Over the past five years, China has become the EU’s second biggest trading partner (after the US), according to the World Trade Organization. And, as asserted by China’s own statistics, the EU is China’s first trading partner (ahead of the US and Japan).
Whereas the EU enjoyed a trade surplus with China at the beginning of the 1980s, the EU-China trade relations are now marked by a sizeable and widening EU deficit with China. Last year the EU’s trade deficit with China reached EUR 131 billion, say EU figures. This year it is expected to grow to EUR 150billion-160 billion, on a par with America's record deficit with China in 2006 (see chart). This is the EU's biggest bilateral trade deficit.
Despite growing concern about China’s increasing dominance, many experts agree, the EU and China, two of the biggest markets in the world, have everything to gain by deepening their commercial ties.
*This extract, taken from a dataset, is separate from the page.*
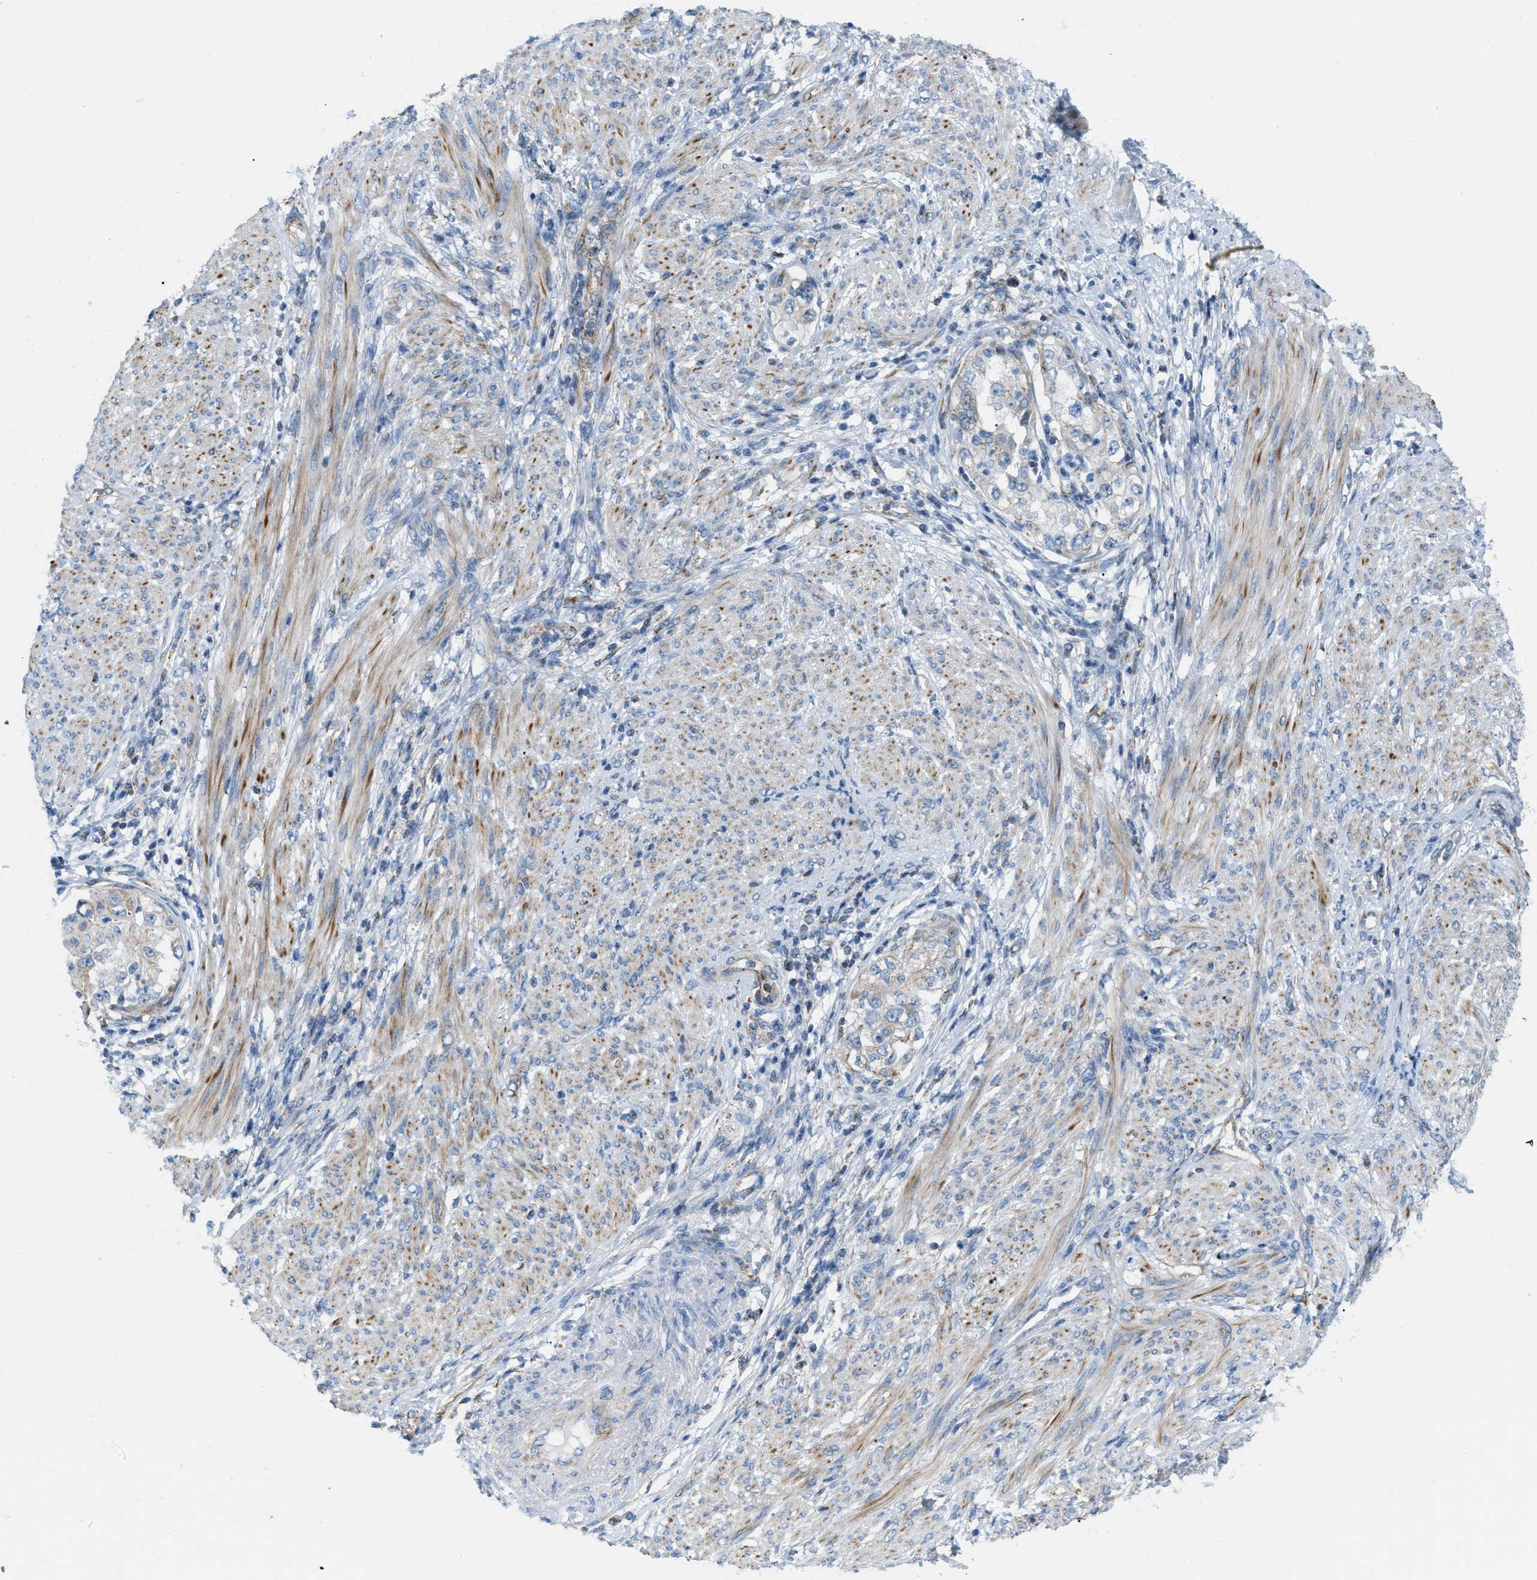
{"staining": {"intensity": "weak", "quantity": "<25%", "location": "cytoplasmic/membranous"}, "tissue": "endometrial cancer", "cell_type": "Tumor cells", "image_type": "cancer", "snomed": [{"axis": "morphology", "description": "Adenocarcinoma, NOS"}, {"axis": "topography", "description": "Endometrium"}], "caption": "Tumor cells are negative for protein expression in human endometrial adenocarcinoma.", "gene": "JADE1", "patient": {"sex": "female", "age": 85}}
Since 1978, bilateral trade has increased more than 60 fold and reached approximately EUR 254 billion in 2006 (Eurostat).
It is clear that China has much to offer. Cheap labour and extremely efficient, ultra-modern manufacturing methods make the Chinese market very attractive. The EU offers China a mature, capitalist, consumerist economy that is eager to buy cost-effective products. It seems like a perfect match.